En effet, monsieur le président. La commission l’a adopté à une très large majorité, nonobstant les réserves de la rapporteure générale sur lesquelles je vais revenir.
Cet amendement vise à assurer la bonne connaissance par l’administration fiscale des revenus générés par le biais des plateformes. Cette disposition a une histoire, puisqu’il s’agit de la reprise de la rédaction de l’article 23 quater du projet de loi pour une République numérique, article adopté en commission au Sénat mais supprimé par la commission mixte paritaire. Elle est également assez proche de l’amendement no 86 déposé en commission par M. de Courson. Elle prévoit, je le rappelle, la transmission systématique des informations par les plateformes à l’administration fiscale ainsi que la mention de la catégorie à laquelle se rattachent les revenus perçus.
Nous ne pouvons que partager, et je le partage personnellement, l’objectif de favoriser la collecte de l’impôt quand il est dû et de lutter contre les distorsions de concurrence, ce qu’une meilleure information de l’administration fiscale permettra. Les enjeux économiques et financiers, on le sait, ne sont pas minces. Des études récentes estimaient le montant total des transactions dans les cinq principaux secteurs de l’économie collaborative en Europe – finance, hébergement, transports, services à la personne et services aux entreprises – à environ 28 milliards d’euros. Ce montant pourrait être multiplié par vingt en dix ans et atteindre 570 milliards. Vous vous êtes d’ailleurs déjà exprimé, monsieur le secrétaire d’État, sur l’enjeu de cette économie nouvelle, qu’il faudra pouvoir taxer également, à la fois pour des raisons de concurrence et pour s’assurer que l’on conserve une base fiscale pour financer la dépense publique.
Je rappelle néanmoins que plusieurs mesures ont déjà été prises en loi de finances initiales pour 2015 : ainsi les plateformes de réservation par internet doivent-elles assurer la collecte de la taxe de séjour. La loi de finances pour 2016 fait obligation aux plateformes de communiquer à leurs utilisateurs les revenus générés et de les informer de leurs obligations fiscales et sociales. Enfin, la loi de financement de la sécurité sociale pour 2017 assujettit aux cotisations sociales les personnes qui retirent de leur activité de location de biens des revenus dont le montant dépasse certains seuils, ce qui a donné lieu à de nombreux débats au cours de la navette.
Lors de la discussion en séance publique du projet de loi de finances pour 2017, la rapporteure générale avait rappelé que cet amendement soulevait plusieurs questions et serait difficile à mettre en oeuvre à brève échéance.
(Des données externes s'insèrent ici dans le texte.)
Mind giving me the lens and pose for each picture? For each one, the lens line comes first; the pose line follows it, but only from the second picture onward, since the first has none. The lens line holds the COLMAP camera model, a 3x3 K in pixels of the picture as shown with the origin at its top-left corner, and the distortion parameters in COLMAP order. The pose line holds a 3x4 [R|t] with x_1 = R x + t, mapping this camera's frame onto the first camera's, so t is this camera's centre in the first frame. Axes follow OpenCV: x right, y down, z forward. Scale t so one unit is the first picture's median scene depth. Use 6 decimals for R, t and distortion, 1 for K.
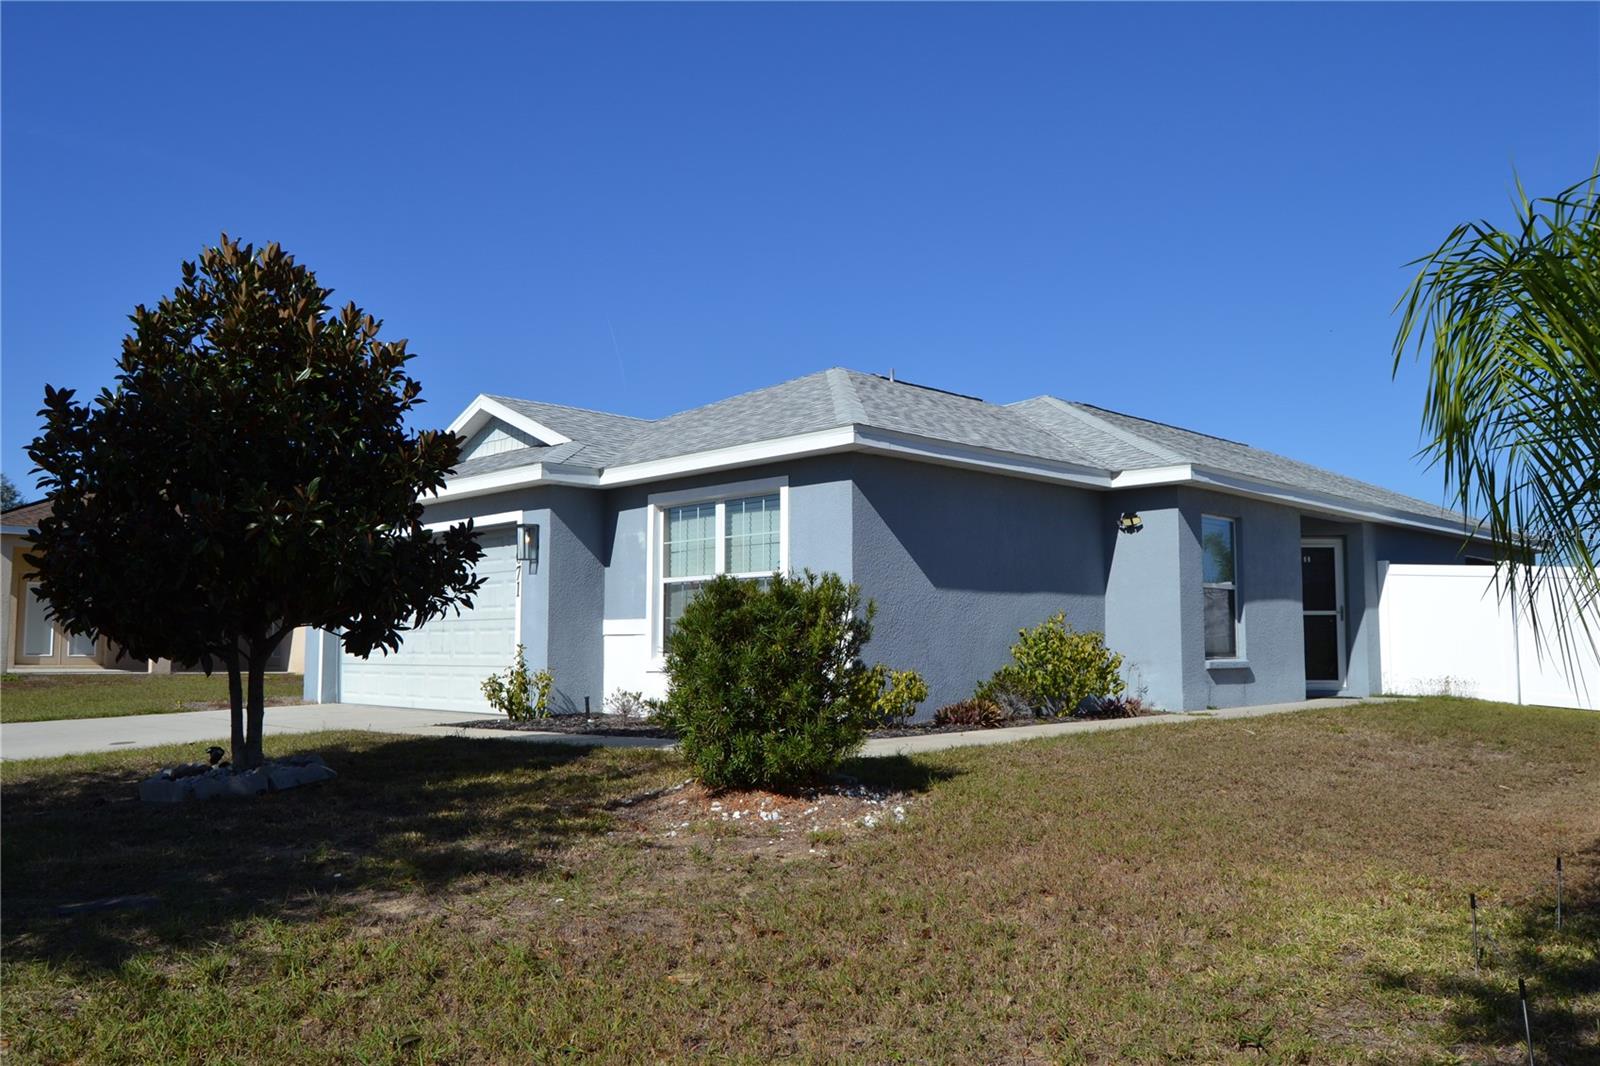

S’agissant tout d’abord des mesures adoptées l’année dernière pour obliger les plateformes à communiquer à leurs utilisateurs les revenus générés et à les informer de leurs obligations fiscales et sociales, le décret d’application est encore en cours d’élaboration, si bien que la disposition n’est pas encore effective. On peut donc se demander s’il faut mettre un autre dispositif en place alors que le premier ne l’est toujours pas.
Il peut également y avoir des risques au regard du principe d’égalité, compte tenu de la différence de traitement entre les plateformes numériques et les intermédiaires physiques.
Se pose aussi une question technique : celle de l’identification des utilisateurs de ces plateformes alors que celles-ci n’ont pas l’obligation de vérifier l’identité du bénéficiaire des revenus présent sur leur site, contrairement aux banques, aux employeurs et aux acteurs économiques qui transmettent aujourd’hui ces informations à l’administration fiscale.
Sous réserve de ces observations, la commission a adopté l’amendement à une majorité très large et très « transcourants ».